Current
The 48217
Detroit's far southwest highlights difficulties of reworking the city
Published: December 29, 2010
For example, the Michigan Department of Transportation has invested nearly $127 million since 2002 in projects on Interstate 75 and Fort Street located at least partially in the 48217 ZIP code, says spokesman Rob Morosi. Another $42 million project — the replacement of the Fort Street lift bridge over the Rouge River — is slated for 2013 or 2014.
Some projects are more clearly aimed at local residents. The Detroit Water and Sewage Department recently spent roughly $169 million on the Oakwood Basin & Pump Station on the Rouge River, and is in the midst of a $59 million sewer improvement project for the neighborhood that will help prevent flooded basements
Other investments suggest a future industrialization of the area. Marathon Oil is in the midst of a $2.2 billion improvement and expansion.

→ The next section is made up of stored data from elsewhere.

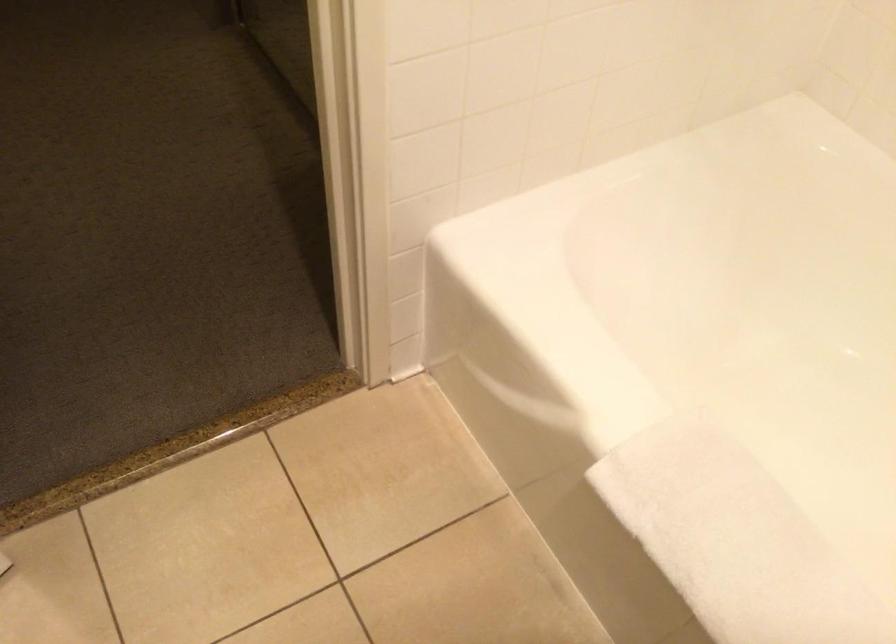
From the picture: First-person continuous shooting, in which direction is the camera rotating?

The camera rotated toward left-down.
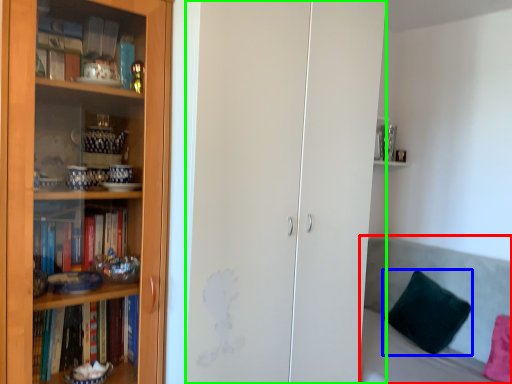
Question: Considering the real-world distances, which object is closest to couch (highlighted by a red box)? pillow (highlighted by a blue box) or glass door (highlighted by a green box).

Choices:
 (A) pillow
 (B) glass door

Answer: (A)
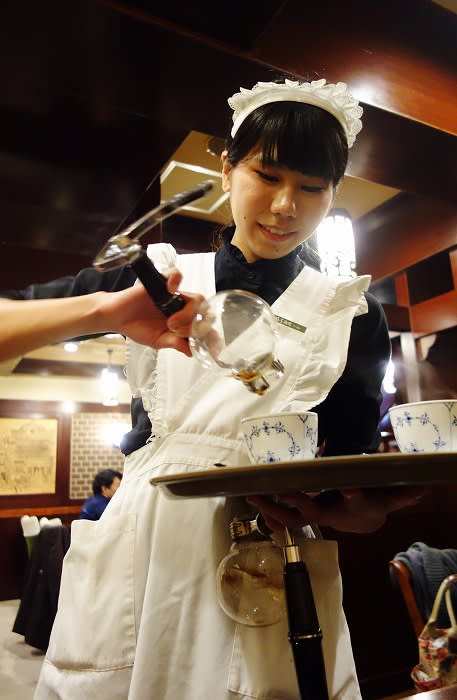
Where is `edge of table`? The width and height of the screenshot is (457, 700). edge of table is located at coordinates (338, 467).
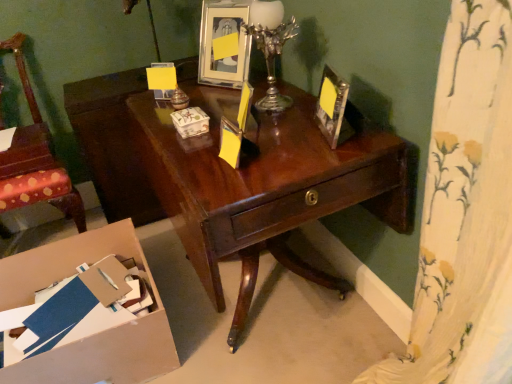
Locate an element on the screen. This screenshot has height=384, width=512. unoccupied region to the right of matte ceramic box at center is located at coordinates (232, 118).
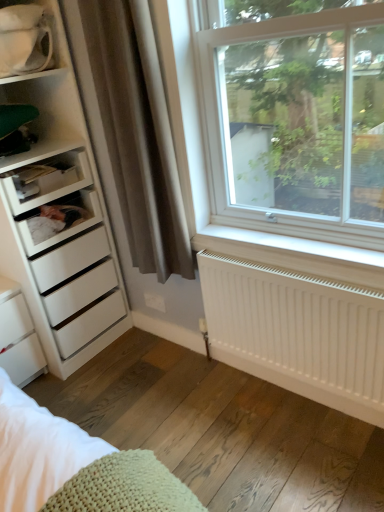
Find the location of a particular element. free spot below white matte radiator at lower right (from a real-world perspective) is located at coordinates (281, 395).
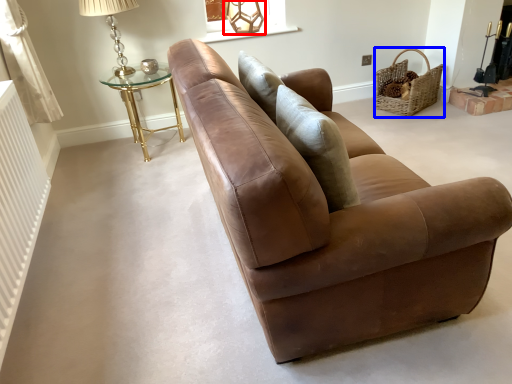
Question: Which object is further to the camera taking this photo, table lamp (highlighted by a red box) or basket (highlighted by a blue box)?

Choices:
 (A) table lamp
 (B) basket

Answer: (A)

These ongoing and planned investments highlight one of the difficulties of the Detroit Works Project: How will the Bing administration use such measures to determine an area's future in the plan?
Whatever the outcome, Joe Rashid, a community organizer with the Southwest Solutions nonprofit group is watching. "It's an area that fascinates me," he says. "It's hard because I see a thriving community down there. ... They're strong, they're organized," he says. "But then you see how many people are getting sick and how bad the asthma rates are. It is almost like, could those people be repopulated into another area?"
Kim Sommerville and Jackie Vandergrift don't want to move. Both were born and raised in the area that used to be filled with factory workers and tradespeople who earned enough money to maintain their modest homes and send their children to college. Sommerville and Vandergrift, now middle-aged, have returned to the 48217 after living in other states.
They like the strong housing stock parts of the area have, and they value the "friendliness" of the people. But they don't like that they need to leave the ZIP code to shop, dine or find recreation for their children. And they wouldn't mind if Detroit outsourced police, fire, trash collection or other services to neighboring suburbs.
"We want to make the value of 48217 go up," says Sommerville, a para-educator at Mark Twain Academy, a Detroit Public Schools elementary facility. Kurt Metzger, director of Data Driven Detroit, says keeping residents in an area with some of the 48217's characteristics is paramount to the city's survival.
"I think the immediate thing is to get your best neighborhoods stabilized and to make sure you don't lose any more people," Metzger says. "You've got to hold on to the educated middle class you have, small as it is, but you can't afford to lose any more."
But he admits, that can't be done in all areas of the city because the resources just aren't there. "You've got to triage. You've got to prioritize," Metzger says.